She was born September 26, 1985. She
died just after her nineteenth birthday.
October 12, 2004. I was there to watch
her take her first breath and her last.
Her Mother was my best friend. Chelsea
. I know that everyone says this but she
really was the sweetest little thing I
had ever seen. She was precious. She
Was Mine! I wanted to keep her. But I
knew at the time this wasn't possible. I
looked into her eyes and all I could see
was something that I knew was very rare
very valuable and very desired. She was
a Jewel. I named her Pearl. Chelsea
approved. With every passing day I
watched her grow. And I was growing. In
love every passing day. Chelsea adored
her. I began to question if we had made
the right decision. How could Chelsea
and I let our precious Pearl be taken
away by a stranger? The papers had
been signed and the deal was done.
Everything was in order. I had spoken to
her new Mother on the phone several
times. She would be taking her away
as soon as Pearl was eight weeks old.
The phone rang. Pearl's new Mother. She
had to leave New Mexico immediately.
Without Pearl. She was being
transferred. I didn't even hear the rest
of the conversation. I was listening but
all I could hear was my mind telling me
that Pearl was ours. She wasn't being
taken away. Our precious jewel our gem
our Pearl.

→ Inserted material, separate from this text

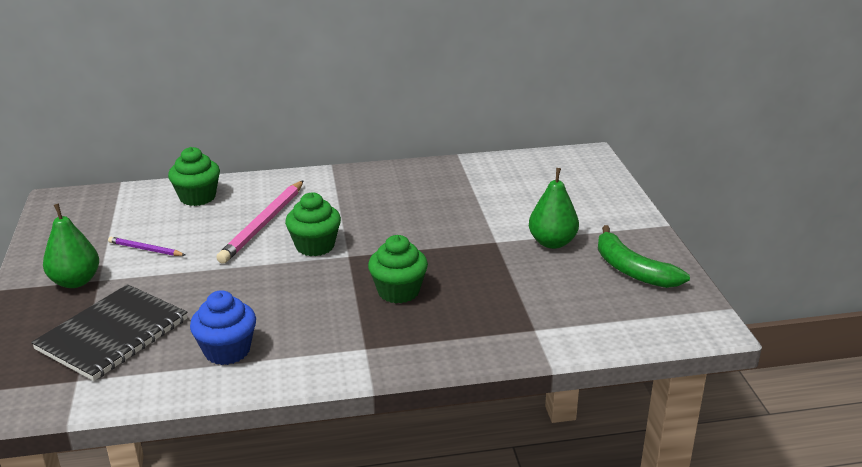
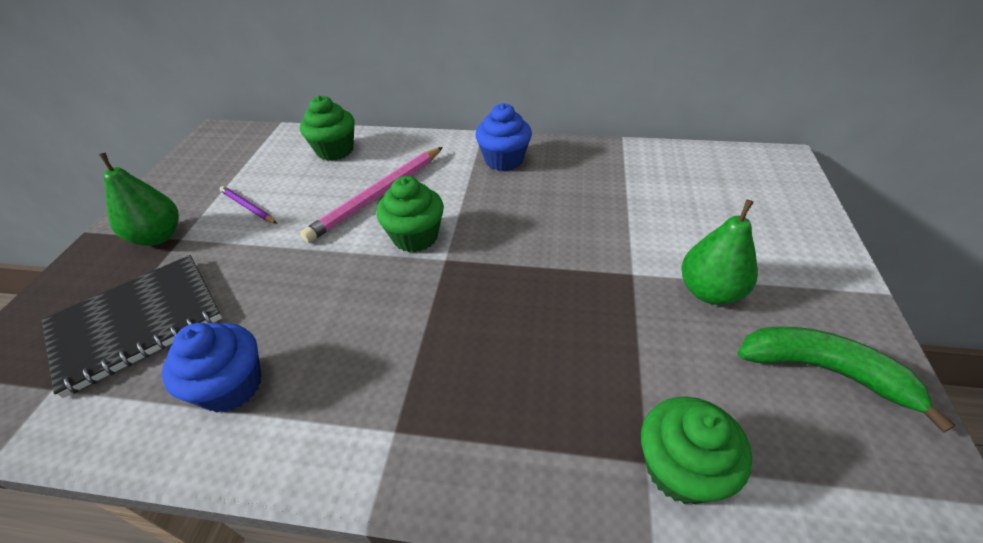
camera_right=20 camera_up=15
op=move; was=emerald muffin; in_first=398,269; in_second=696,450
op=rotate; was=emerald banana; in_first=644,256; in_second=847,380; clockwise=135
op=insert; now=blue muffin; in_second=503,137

I don't even remember
hanging up the phone just running into
the bedroom and reaching into the
basket by the bed and petting Chelsea
and waking Pearl from her nap bringing
her close to my nose so I could smell
that precious smell. Puppy breath. This
gem this rare beautiful off-white Shih
Tzu would be mine and Chelsea's for the
next 19 precious years.
She killed her father but that's a story for another day.